This exercise calls for the line with "(fp_line (start -0.08 6.79)", the line with "2.5 0) (unlocked", and all lines between them in the material below, output exactly and with no other lines.

*** Opening Given information ***

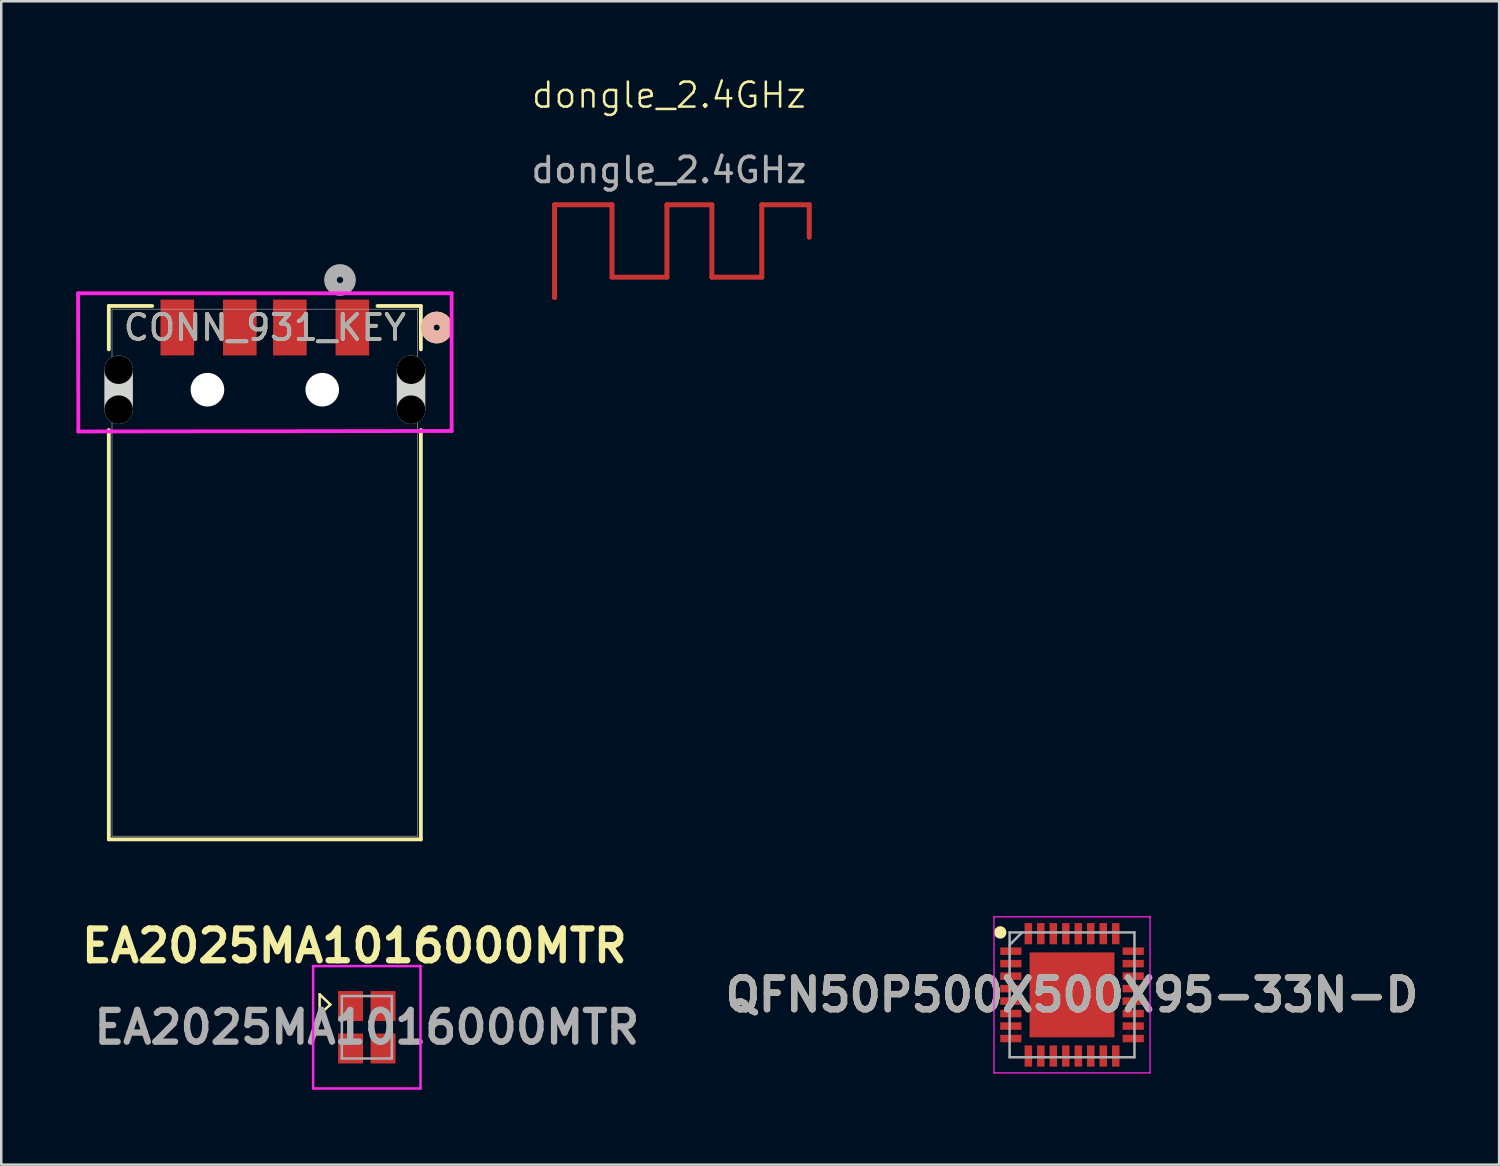
<source format=kicad_pcb>
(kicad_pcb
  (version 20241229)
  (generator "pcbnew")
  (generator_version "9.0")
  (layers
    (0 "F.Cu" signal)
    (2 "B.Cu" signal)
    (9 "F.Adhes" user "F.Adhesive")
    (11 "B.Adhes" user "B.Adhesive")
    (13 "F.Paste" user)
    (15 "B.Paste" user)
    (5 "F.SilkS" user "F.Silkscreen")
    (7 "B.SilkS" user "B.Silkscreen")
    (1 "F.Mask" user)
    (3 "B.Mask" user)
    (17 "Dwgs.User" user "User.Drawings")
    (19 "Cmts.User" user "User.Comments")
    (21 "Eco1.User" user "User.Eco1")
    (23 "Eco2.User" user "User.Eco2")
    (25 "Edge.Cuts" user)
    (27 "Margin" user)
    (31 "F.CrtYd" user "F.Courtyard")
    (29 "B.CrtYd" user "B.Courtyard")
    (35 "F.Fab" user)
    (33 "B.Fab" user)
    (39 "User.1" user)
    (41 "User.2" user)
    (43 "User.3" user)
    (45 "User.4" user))
  (footprint "CONN_931_KEY"
    (layer "F.Cu")
    (at 7.556 0.25)
    (property "Reference" "CONN_931_KEY" (at 0 9.817 0) (unlocked yes) (layer "F.SilkS") (effects (font (size 1 1) (thickness 0.15))))
    (attr smd)
    (fp_line (start -6.248 8.954) (end -6.248 10.692) (stroke (width 0.152) (type solid)) (layer "F.SilkS"))
    (fp_line (start -6.248 13.92) (end -6.248 30.315) (stroke (width 0.152) (type solid)) (layer "F.SilkS"))
    (fp_line (start -6.248 30.315) (end 6.248 30.315) (stroke (width 0.152) (type solid)) (layer "F.SilkS"))
    (fp_line (start -4.511 8.954) (end -6.248 8.954) (stroke (width 0.152) (type solid)) (layer "F.SilkS"))
    (fp_line (start 6.248 8.954) (end 4.511 8.954) (stroke (width 0.152) (type solid)) (layer "F.SilkS"))
    (fp_line (start 6.248 10.692) (end 6.248 8.954) (stroke (width 0.152) (type solid)) (layer "F.SilkS"))
    (fp_line (start 6.248 30.315) (end 6.248 13.92) (stroke (width 0.152) (type solid)) (layer "F.SilkS"))
    (fp_circle (center 6.883 9.817) (end 7.264 9.817) (stroke (width 0.508) (type solid)) (fill no) (layer "F.SilkS"))
    (fp_circle (center 6.883 9.817) (end 7.264 9.817) (stroke (width 0.508) (type solid)) (fill no) (layer "B.SilkS"))
    (fp_line (start -5.855 13.106) (end -5.855 11.506) (stroke (width 1.143) (type solid)) (layer "Edge.Cuts"))
    (fp_line (start 5.855 13.106) (end 5.855 11.506) (stroke (width 1.143) (type solid)) (layer "Edge.Cuts"))
    (fp_line (start -7.47 13.98) (end -7.48 8.445) (stroke (width 0.152) (type default)) (layer "F.CrtYd"))
    (fp_line (start 7.48 13.96) (end -7.47 13.98) (stroke (width 0.152) (type default)) (layer "F.CrtYd"))
    (fp_line (start 7.48 8.445) (end -7.48 8.445) (stroke (width 0.152) (type solid)) (layer "F.CrtYd"))
    (fp_line (start 7.48 8.445) (end 7.48 13.96) (stroke (width 0.152) (type default)) (layer "F.CrtYd"))
    (fp_line (start -6.121 9.081) (end -6.121 30.188) (stroke (width 0.025) (type solid)) (layer "F.Fab"))
    (fp_line (start -6.121 30.188) (end 6.121 30.188) (stroke (width 0.025) (type solid)) (layer "F.Fab"))
    (fp_line (start 6.121 9.081) (end -6.121 9.081) (stroke (width 0.025) (type solid)) (layer "F.Fab"))
    (fp_line (start 6.121 30.188) (end 6.121 9.081) (stroke (width 0.025) (type solid)) (layer "F.Fab"))
    (fp_circle (center 3.01 7.912) (end 3.391 7.912) (stroke (width 0.508) (type solid)) (fill no) (layer "F.Fab"))
    (fp_text user "${REFERENCE}" (at 0 9.817 0) (unlocked yes) (layer "F.Fab") (effects (font (size 1 1) (thickness 0.15))))
    (pad "" np_thru_hole circle (at -5.855 11.506) (size 1.143 1.143) (drill 1.143) (layers))
    (pad "" np_thru_hole circle (at -5.855 13.106) (size 1.143 1.143) (drill 1.143) (layers))
    (pad "" np_thru_hole circle (at -2.299 12.306 90) (size 1.346 1.346) (drill 1.346) (layers "*.Cu" "*.Mask"))
    (pad "" np_thru_hole circle (at 2.299 12.306 90) (size 1.346 1.346) (drill 1.346) (layers "*.Cu" "*.Mask"))
    (pad "" np_thru_hole circle (at 5.855 11.506) (size 1.143 1.143) (drill 1.143) (layers))
    (pad "" np_thru_hole circle (at 5.855 13.106) (size 1.143 1.143) (drill 1.143) (layers))
    (pad "1" smd rect (at 3.505 9.817) (size 1.346 2.235) (layers "F.Cu" "F.Mask" "F.Paste"))
    (pad "2" smd rect (at 1.003 9.817) (size 1.346 2.235) (layers "F.Cu" "F.Mask" "F.Paste"))
    (pad "3" smd rect (at -1.003 9.817) (size 1.346 2.235) (layers "F.Cu" "F.Mask" "F.Paste"))
    (pad "4" smd rect (at -3.505 9.817) (size 1.346 2.235) (layers "F.Cu" "F.Mask" "F.Paste")))
  (footprint "dongle_2.4GHz"
    (layer "F.Cu")
    (at 23.738 1.26)
    (property "Reference" "dongle_2.4GHz" (at 0 -0.5 0) (unlocked yes) (layer "F.SilkS") (effects (font (size 1 1) (thickness 0.1))))
    (attr smd)
    (fp_line (start -4.58 3.89) (end -2.28 3.89) (stroke (width 0.2) (type default)) (layer "F.Cu"))
    (fp_line (start -4.58 7.59) (end -4.58 3.89) (stroke (width 0.2) (type default)) (layer "F.Cu"))
    (fp_line (start -2.28 3.89) (end -2.28 6.79) (stroke (width 0.2) (type default)) (layer "F.Cu"))
    (fp_line (start -2.28 6.79) (end -0.08 6.79) (stroke (width 0.2) (type default)) (layer "F.Cu"))
    (fp_line (start -0.08 3.89) (end 1.72 3.89) (stroke (width 0.2) (type default)) (layer "F.Cu"))
    (fp_line (start -0.08 6.79) (end -0.08 3.89) (stroke (width 0.2) (type default)) (layer "F.Cu"))
    (fp_line (start 1.72 3.89) (end 1.72 6.79) (stroke (width 0.2) (type default)) (layer "F.Cu"))
    (fp_line (start 1.72 6.79) (end 3.72 6.79) (stroke (width 0.2) (type default)) (layer "F.Cu"))
    (fp_line (start 3.72 3.89) (end 5.62 3.89) (stroke (width 0.2) (type default)) (layer "F.Cu"))
    (fp_line (start 3.72 6.79) (end 3.72 3.89) (stroke (width 0.2) (type default)) (layer "F.Cu"))
    (fp_line (start 5.62 3.89) (end 5.62 5.19) (stroke (width 0.2) (type default)) (layer "F.Cu"))
    (fp_text user "${REFERENCE}" (at 0 2.5 0) (unlocked yes) (layer "F.Fab") (effects (font (size 1 1) (thickness 0.15))))
    (pad "1" smd roundrect (at -4.58 7.59) (size 0.2 0.2) (layers "F.Cu" "F.Mask" "F.Paste") (roundrect_rratio 0.25)))
  (footprint "EA2025MA1016000MTR"
    (layer "F.Cu")
    (at 11.64 38.09)
    (property "Reference" "EA2025MA1016000MTR" (at -0.5 -3.26 0) (layer "F.SilkS") (effects (font (size 1.27 1.27) (thickness 0.254))))
    (attr smd)
    (fp_line (start -1.89 -1.32) (end -1.89 -0.52) (stroke (width 0.1) (type default)) (layer "F.SilkS"))
    (fp_line (start -1.89 -0.52) (end -1.46 -0.91) (stroke (width 0.1) (type default)) (layer "F.SilkS"))
    (fp_line (start -1.46 -0.91) (end -1.89 -1.32) (stroke (width 0.1) (type default)) (layer "F.SilkS"))
    (fp_line (start -2.15 -2.45) (end 2.15 -2.45) (stroke (width 0.1) (type solid)) (layer "F.CrtYd"))
    (fp_line (start -2.15 2.45) (end -2.15 -2.45) (stroke (width 0.1) (type solid)) (layer "F.CrtYd"))
    (fp_line (start 2.15 -2.45) (end 2.15 2.45) (stroke (width 0.1) (type solid)) (layer "F.CrtYd"))
    (fp_line (start 2.15 2.45) (end -2.15 2.45) (stroke (width 0.1) (type solid)) (layer "F.CrtYd"))
    (fp_line (start -1 -1.25) (end 1 -1.25) (stroke (width 0.1) (type solid)) (layer "F.Fab"))
    (fp_line (start -1 1.25) (end -1 -1.25) (stroke (width 0.1) (type solid)) (layer "F.Fab"))
    (fp_line (start 1 -1.25) (end 1 1.25) (stroke (width 0.1) (type solid)) (layer "F.Fab"))
    (fp_line (start 1 1.25) (end -1 1.25) (stroke (width 0.1) (type solid)) (layer "F.Fab"))
    (fp_text user "${REFERENCE}" (at 0 0 0) (layer "F.Fab") (effects (font (size 1.27 1.27) (thickness 0.254))))
    (pad "1" smd rect (at -0.65 -0.85) (size 1 1.2) (layers "F.Cu" "F.Mask" "F.Paste"))
    (pad "2" smd rect (at -0.65 0.85) (size 1 1.2) (layers "F.Cu" "F.Mask" "F.Paste"))
    (pad "3" smd rect (at 0.65 0.85) (size 1 1.2) (layers "F.Cu" "F.Mask" "F.Paste"))
    (pad "4" smd rect (at 0.65 -0.85) (size 1 1.2) (layers "F.Cu" "F.Mask" "F.Paste")))
  (footprint "QFN50P500X500X95-33N-D"
    (layer "F.Cu")
    (at 39.882 36.791)
    (property "Reference" "QFN50P500X500X95-33N-D" (at 0 0 0) (layer "F.SilkS") (effects (font (size 1.27 1.27) (thickness 0.254))))
    (attr smd)
    (fp_circle (center -2.875 -2.5) (end -2.875 -2.375) (stroke (width 0.25) (type solid)) (fill no) (layer "F.SilkS"))
    (fp_line (start -3.125 -3.125) (end 3.125 -3.125) (stroke (width 0.05) (type solid)) (layer "F.CrtYd"))
    (fp_line (start -3.125 3.125) (end -3.125 -3.125) (stroke (width 0.05) (type solid)) (layer "F.CrtYd"))
    (fp_line (start 3.125 -3.125) (end 3.125 3.125) (stroke (width 0.05) (type solid)) (layer "F.CrtYd"))
    (fp_line (start 3.125 3.125) (end -3.125 3.125) (stroke (width 0.05) (type solid)) (layer "F.CrtYd"))
    (fp_line (start -2.5 -2.5) (end 2.5 -2.5) (stroke (width 0.1) (type solid)) (layer "F.Fab"))
    (fp_line (start -2.5 -2) (end -2 -2.5) (stroke (width 0.1) (type solid)) (layer "F.Fab"))
    (fp_line (start -2.5 2.5) (end -2.5 -2.5) (stroke (width 0.1) (type solid)) (layer "F.Fab"))
    (fp_line (start 2.5 -2.5) (end 2.5 2.5) (stroke (width 0.1) (type solid)) (layer "F.Fab"))
    (fp_line (start 2.5 2.5) (end -2.5 2.5) (stroke (width 0.1) (type solid)) (layer "F.Fab"))
    (fp_text user "${REFERENCE}" (at 0 0 0) (layer "F.Fab") (effects (font (size 1.27 1.27) (thickness 0.254))))
    (pad "1" smd rect (at -2.45 -1.75 90) (size 0.3 0.85) (layers "F.Cu" "F.Mask" "F.Paste"))
    (pad "2" smd rect (at -2.45 -1.25 90) (size 0.3 0.85) (layers "F.Cu" "F.Mask" "F.Paste"))
    (pad "3" smd rect (at -2.45 -0.75 90) (size 0.3 0.85) (layers "F.Cu" "F.Mask" "F.Paste"))
    (pad "4" smd rect (at -2.45 -0.25 90) (size 0.3 0.85) (layers "F.Cu" "F.Mask" "F.Paste"))
    (pad "5" smd rect (at -2.45 0.25 90) (size 0.3 0.85) (layers "F.Cu" "F.Mask" "F.Paste"))
    (pad "6" smd rect (at -2.45 0.75 90) (size 0.3 0.85) (layers "F.Cu" "F.Mask" "F.Paste"))
    (pad "7" smd rect (at -2.45 1.25 90) (size 0.3 0.85) (layers "F.Cu" "F.Mask" "F.Paste"))
    (pad "8" smd rect (at -2.45 1.75 90) (size 0.3 0.85) (layers "F.Cu" "F.Mask" "F.Paste"))
    (pad "9" smd rect (at -1.75 2.45) (size 0.3 0.85) (layers "F.Cu" "F.Mask" "F.Paste"))
    (pad "10" smd rect (at -1.25 2.45) (size 0.3 0.85) (layers "F.Cu" "F.Mask" "F.Paste"))
    (pad "11" smd rect (at -0.75 2.45) (size 0.3 0.85) (layers "F.Cu" "F.Mask" "F.Paste"))
    (pad "12" smd rect (at -0.25 2.45) (size 0.3 0.85) (layers "F.Cu" "F.Mask" "F.Paste"))
    (pad "13" smd rect (at 0.25 2.45) (size 0.3 0.85) (layers "F.Cu" "F.Mask" "F.Paste"))
    (pad "14" smd rect (at 0.75 2.45) (size 0.3 0.85) (layers "F.Cu" "F.Mask" "F.Paste"))
    (pad "15" smd rect (at 1.25 2.45) (size 0.3 0.85) (layers "F.Cu" "F.Mask" "F.Paste"))
    (pad "16" smd rect (at 1.75 2.45) (size 0.3 0.85) (layers "F.Cu" "F.Mask" "F.Paste"))
    (pad "17" smd rect (at 2.45 1.75 90) (size 0.3 0.85) (layers "F.Cu" "F.Mask" "F.Paste"))
    (pad "18" smd rect (at 2.45 1.25 90) (size 0.3 0.85) (layers "F.Cu" "F.Mask" "F.Paste"))
    (pad "19" smd rect (at 2.45 0.75 90) (size 0.3 0.85) (layers "F.Cu" "F.Mask" "F.Paste"))
    (pad "20" smd rect (at 2.45 0.25 90) (size 0.3 0.85) (layers "F.Cu" "F.Mask" "F.Paste"))
    (pad "21" smd rect (at 2.45 -0.25 90) (size 0.3 0.85) (layers "F.Cu" "F.Mask" "F.Paste"))
    (pad "22" smd rect (at 2.45 -0.75 90) (size 0.3 0.85) (layers "F.Cu" "F.Mask" "F.Paste"))
    (pad "23" smd rect (at 2.45 -1.25 90) (size 0.3 0.85) (layers "F.Cu" "F.Mask" "F.Paste"))
    (pad "24" smd rect (at 2.45 -1.75 90) (size 0.3 0.85) (layers "F.Cu" "F.Mask" "F.Paste"))
    (pad "25" smd rect (at 1.75 -2.45) (size 0.3 0.85) (layers "F.Cu" "F.Mask" "F.Paste"))
    (pad "26" smd rect (at 1.25 -2.45) (size 0.3 0.85) (layers "F.Cu" "F.Mask" "F.Paste"))
    (pad "27" smd rect (at 0.75 -2.45) (size 0.3 0.85) (layers "F.Cu" "F.Mask" "F.Paste"))
    (pad "28" smd rect (at 0.25 -2.45) (size 0.3 0.85) (layers "F.Cu" "F.Mask" "F.Paste"))
    (pad "29" smd rect (at -0.25 -2.45) (size 0.3 0.85) (layers "F.Cu" "F.Mask" "F.Paste"))
    (pad "30" smd rect (at -0.75 -2.45) (size 0.3 0.85) (layers "F.Cu" "F.Mask" "F.Paste"))
    (pad "31" smd rect (at -1.25 -2.45) (size 0.3 0.85) (layers "F.Cu" "F.Mask" "F.Paste"))
    (pad "32" smd rect (at -1.75 -2.45) (size 0.3 0.85) (layers "F.Cu" "F.Mask" "F.Paste"))
    (pad "33" smd rect (at 0 0) (size 3.4 3.4) (layers "F.Cu" "F.Mask" "F.Paste")))
  (gr_rect
    (start -3 -3)
    (end 56.986 43.59)
    (stroke (width 0.1) (type default))
    (fill no)
    (layer "Edge.Cuts")))
</source>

*** Closing Given information ***

→ **Response to this task**:
    (fp_line (start -0.08 6.79) (end -0.08 3.89) (stroke (width 0.2) (type default)) (layer "F.Cu"))
    (fp_line (start 1.72 3.89) (end 1.72 6.79) (stroke (width 0.2) (type default)) (layer "F.Cu"))
    (fp_line (start 1.72 6.79) (end 3.72 6.79) (stroke (width 0.2) (type default)) (layer "F.Cu"))
    (fp_line (start 3.72 3.89) (end 5.62 3.89) (stroke (width 0.2) (type default)) (layer "F.Cu"))
    (fp_line (start 3.72 6.79) (end 3.72 3.89) (stroke (width 0.2) (type default)) (layer "F.Cu"))
    (fp_line (start 5.62 3.89) (end 5.62 5.19) (stroke (width 0.2) (type default)) (layer "F.Cu"))
    (fp_text user "${REFERENCE}" (at 0 2.5 0) (unlocked yes) (layer "F.Fab") (effects (font (size 1 1) (thickness 0.15))))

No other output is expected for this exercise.